Contrary to what many assume, Eskom didn’t burn a single litre of diesel on Christmas Day to avoid load shedding. In an announcement on December 24, the utility said that the “suspension of load shedding [was] only possible due to the lower demand for electricity”.
This is only half of the equation. It is true that actual demand was about 1 500MW lower than on Christmas Eve. In fact, demand was a full 4 000MW lower than the previous Sunday (December 18) – equivalent to Stage 4 load shedding. Moreover, peak demand on the 25th was almost 1 000MW lower than Eskom’s own forecast for the day.
Still, the supply side of the picture is revealing…
On Christmas Day morning, the coal fleet ramped up from overnight lows of 15 600MW to exceed 17 000MW of output by 07:00. Output remained above 16 500MW until after 13:00 and by 18:00 it had declined to below 16 000MW.
This is vastly different to the load profile – and therefore Eskom’s coal fleet output – on a ‘typical’ day. Normally, output is ramped up in the morning and then this drops until a higher peak in the afternoon into the evenings, when demand is at its highest. In recent months, Eskom has struggled to maintain this profile of output from its coal power stations as it battles constant plant breakdowns (and partial load losses). At times, its output in the evenings (dark grey on the chart below) is only barely higher than in the mornings – sometimes, it’s actually lower.
Abnormal coal output
The reason why the steep ramp-up of capacity from the coal fleet on Christmas Day is strange is because Eskom had not managed to achieve output from these baseload power stations of anywhere above 17 000MW for at least a week prior to that Sunday.

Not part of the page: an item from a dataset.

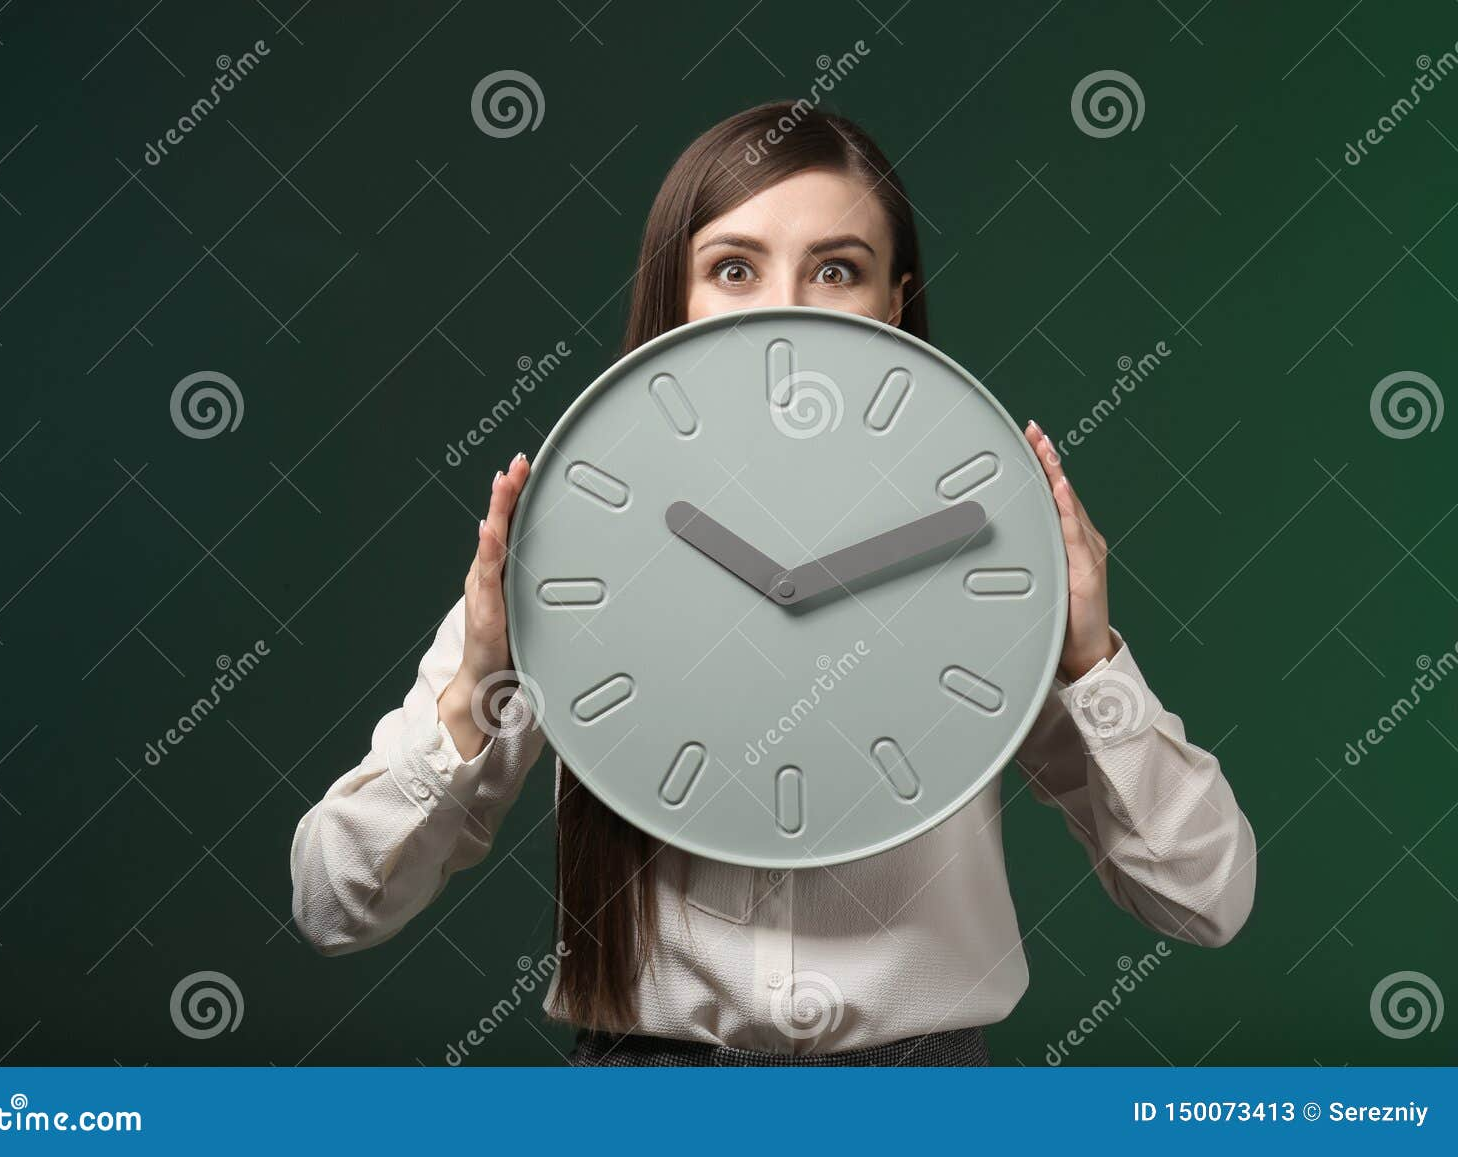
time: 10:12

In the week that followed, it managed to just about get to that level once – at 18:00 on Friday, December 30, where it hit 16 940MW. In fact, until that day, it scarcely achieved coal output of over 16 000MW.
The context here is important. Maintenance is running at higher-than-normal levels (around 8 000MW), and there had been a catastrophic level of breakdowns (above 16 000MW) leading up to the festive season.
The only plausible way that Eskom managed to achieve output from its coal power stations that was a full 1 000MW higher than it was demonstrably capable of was to have run units that it knew needed repairs, were unreliable, and had a strong chance of breaking down.
One could easily theorise that political pressure – whether implicit or explicit – resulted in this decision.
The consequences are plain to see with even maximum use of its pumped storage schemes on Boxing Day not enough to stave off load shedding. Things got worse as the week progressed, with higher stages of load shedding and near-constant use of its open cycle gas turbines (OCGTs) for more than 48 hours from the morning of December 27. Recall, the diesel for these “emergency” resources had long been ‘depleted’. Government is still “urgently” working on a solution to this.
New Year’s Day
On the last day of 2022, Eskom used its OCGTs as well as those from the two IPPs at Avon and Dedisa for the entire day – from 08:00 until around 23:00. For most of that day, output from these diesel generators was above 1 000MW, peaking at 1 700MW at 13:00. These have a total installed output of 2 400MW, so this is a material amount of usage.
This was likely an attempt to reduce the impact of load shedding on New Year’s Eve festivities, given that it had been constant since the anomaly of Christmas Day. This wasn’t enough and, combined with the erratic output from coal above 15 000MW,
the country entered the new year with load shedding for the first time ever.
Supply from renewables played a big role in there not being load shedding on Christmas Day (and a worse stage of this on January 1). Solar (from PV and CSP) peaked at around 2 400MW at midday on December 25, with the contribution from wind cresting at just under 2 000MW that evening. The solar contribution was higher-than-average.
This meant Eskom could take units offline – either by proactively shutting off those in need of repair or by them just tripping and making that decision for the utility – without coming anywhere near falling short of meeting demand. At peak on December 25, Eskom had an operating reserve margin of 22% – multiples higher than it typically has (in recent months, it has had a negative reserve margin due to load shedding).
On December 31 and New Year’s Day, the supply from solar was approximately 2 000MW, with wind’s contribution peaking at over 2 000MW on New Year’s Eve itself.
Of note: Eskom has been running its two hydroelectric power stations, at the Gariep and Vanderkloof dams, almost constantly. Usefully, high rainfall has made this possible. Together, these two plants provide 600MW of capacity – critical, when Koberg Unit One (900MW) has been offline since early December for a steam generator unit replacement, expected to take “approximately” six months.